— Task directions —
Among the entries below, count the lines that contain the word "colour". Respond with the count only.

— Records to use —
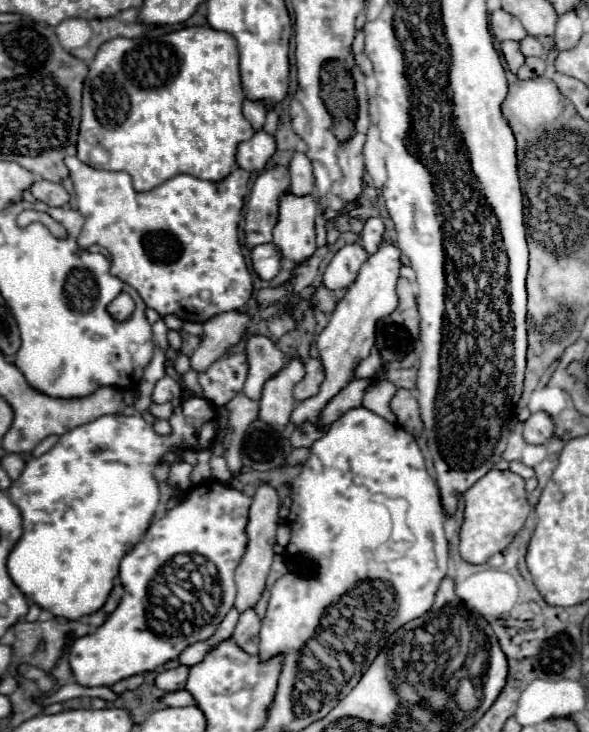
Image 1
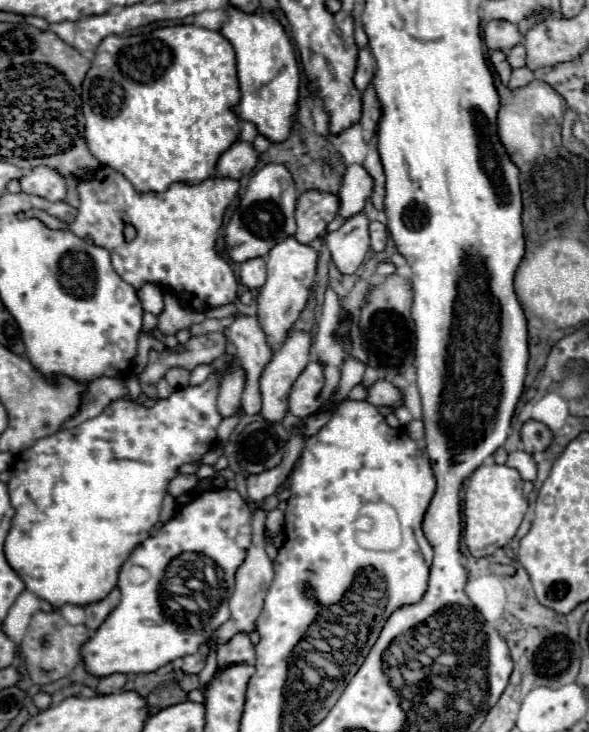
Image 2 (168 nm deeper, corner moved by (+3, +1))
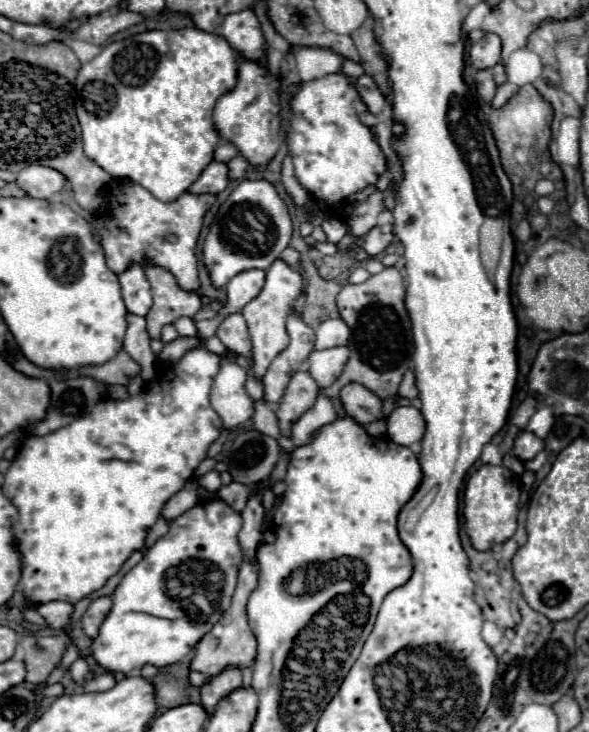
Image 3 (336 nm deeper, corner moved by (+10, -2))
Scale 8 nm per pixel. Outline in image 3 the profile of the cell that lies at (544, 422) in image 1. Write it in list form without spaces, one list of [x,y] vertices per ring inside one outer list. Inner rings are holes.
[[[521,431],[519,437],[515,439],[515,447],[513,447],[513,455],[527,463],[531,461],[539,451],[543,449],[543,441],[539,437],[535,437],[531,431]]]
==
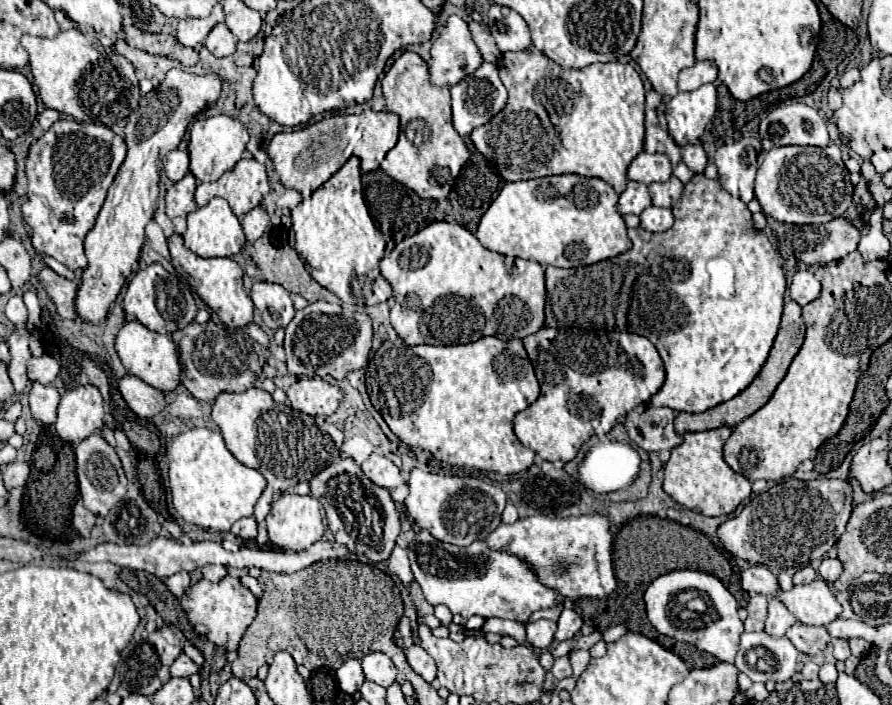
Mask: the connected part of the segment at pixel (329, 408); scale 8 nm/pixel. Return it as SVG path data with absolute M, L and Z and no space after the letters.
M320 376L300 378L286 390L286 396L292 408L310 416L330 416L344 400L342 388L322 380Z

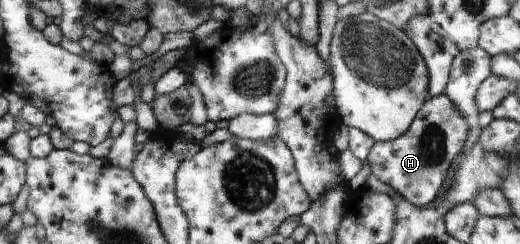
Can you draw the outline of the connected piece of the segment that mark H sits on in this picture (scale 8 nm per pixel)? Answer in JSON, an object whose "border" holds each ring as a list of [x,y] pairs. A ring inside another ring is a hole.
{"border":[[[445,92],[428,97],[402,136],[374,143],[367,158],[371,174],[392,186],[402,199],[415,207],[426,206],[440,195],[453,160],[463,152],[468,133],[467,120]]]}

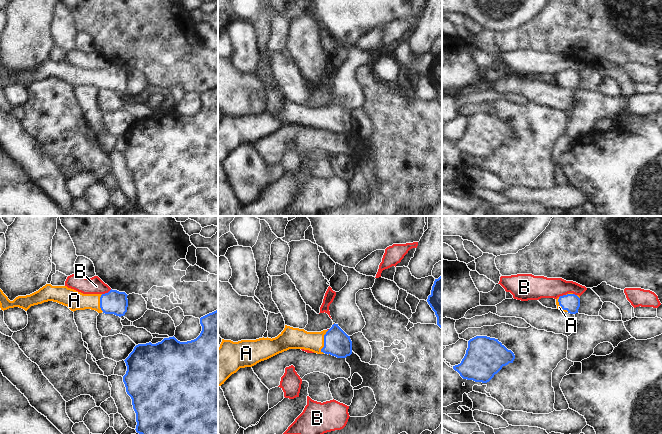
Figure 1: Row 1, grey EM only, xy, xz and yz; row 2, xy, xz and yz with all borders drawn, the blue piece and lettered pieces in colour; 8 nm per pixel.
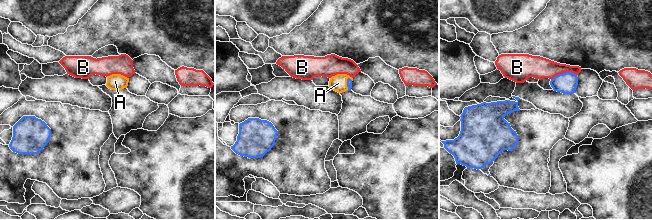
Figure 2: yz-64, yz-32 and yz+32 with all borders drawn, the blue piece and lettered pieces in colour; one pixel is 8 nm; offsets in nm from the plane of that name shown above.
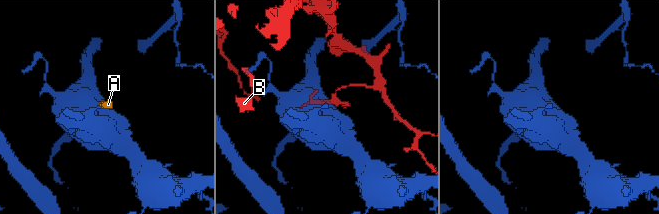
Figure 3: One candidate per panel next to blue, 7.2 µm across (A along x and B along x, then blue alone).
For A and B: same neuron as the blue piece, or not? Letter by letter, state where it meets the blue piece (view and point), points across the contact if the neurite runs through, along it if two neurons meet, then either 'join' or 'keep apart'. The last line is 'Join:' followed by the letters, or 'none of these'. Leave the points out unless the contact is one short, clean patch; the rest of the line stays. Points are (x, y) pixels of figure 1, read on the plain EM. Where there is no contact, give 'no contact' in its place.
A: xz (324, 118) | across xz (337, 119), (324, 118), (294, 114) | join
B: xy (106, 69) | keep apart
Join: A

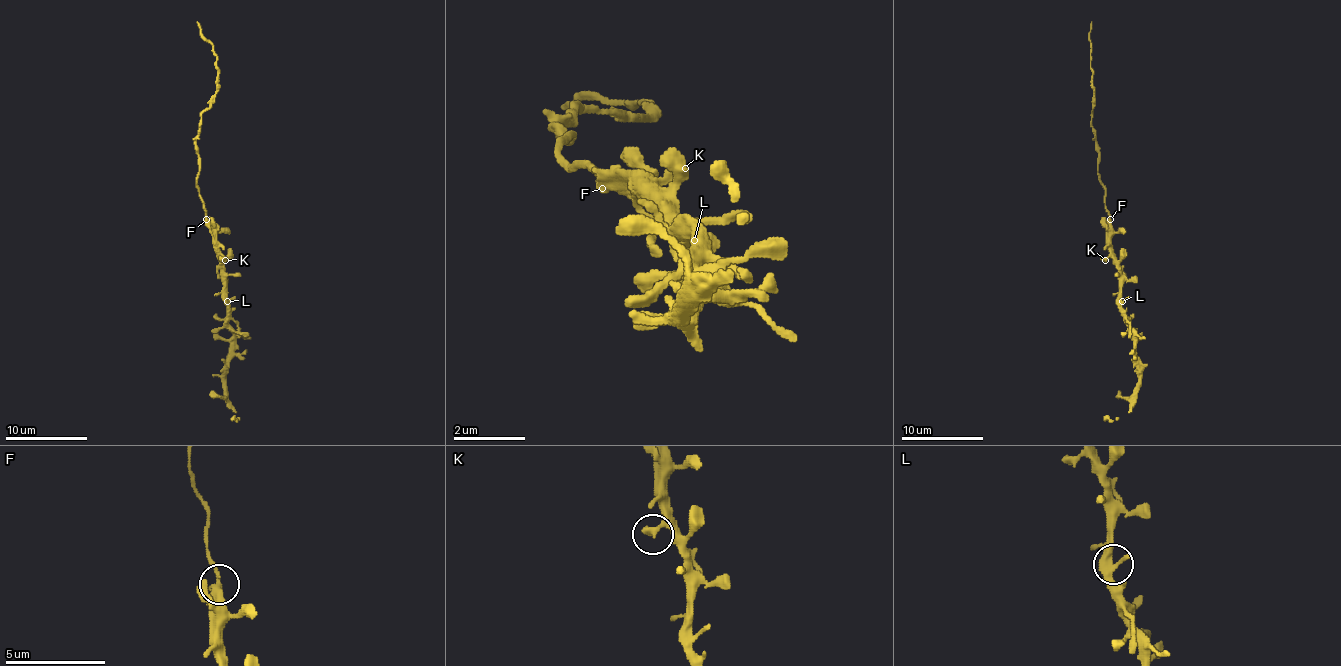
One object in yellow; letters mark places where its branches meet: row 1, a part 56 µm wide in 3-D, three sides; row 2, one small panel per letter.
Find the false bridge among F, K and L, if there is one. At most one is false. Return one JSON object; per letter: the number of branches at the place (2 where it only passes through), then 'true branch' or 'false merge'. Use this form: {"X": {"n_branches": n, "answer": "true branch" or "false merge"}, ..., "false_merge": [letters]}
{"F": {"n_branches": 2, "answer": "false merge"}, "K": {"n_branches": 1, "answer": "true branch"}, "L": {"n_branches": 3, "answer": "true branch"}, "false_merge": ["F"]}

— Your response —
2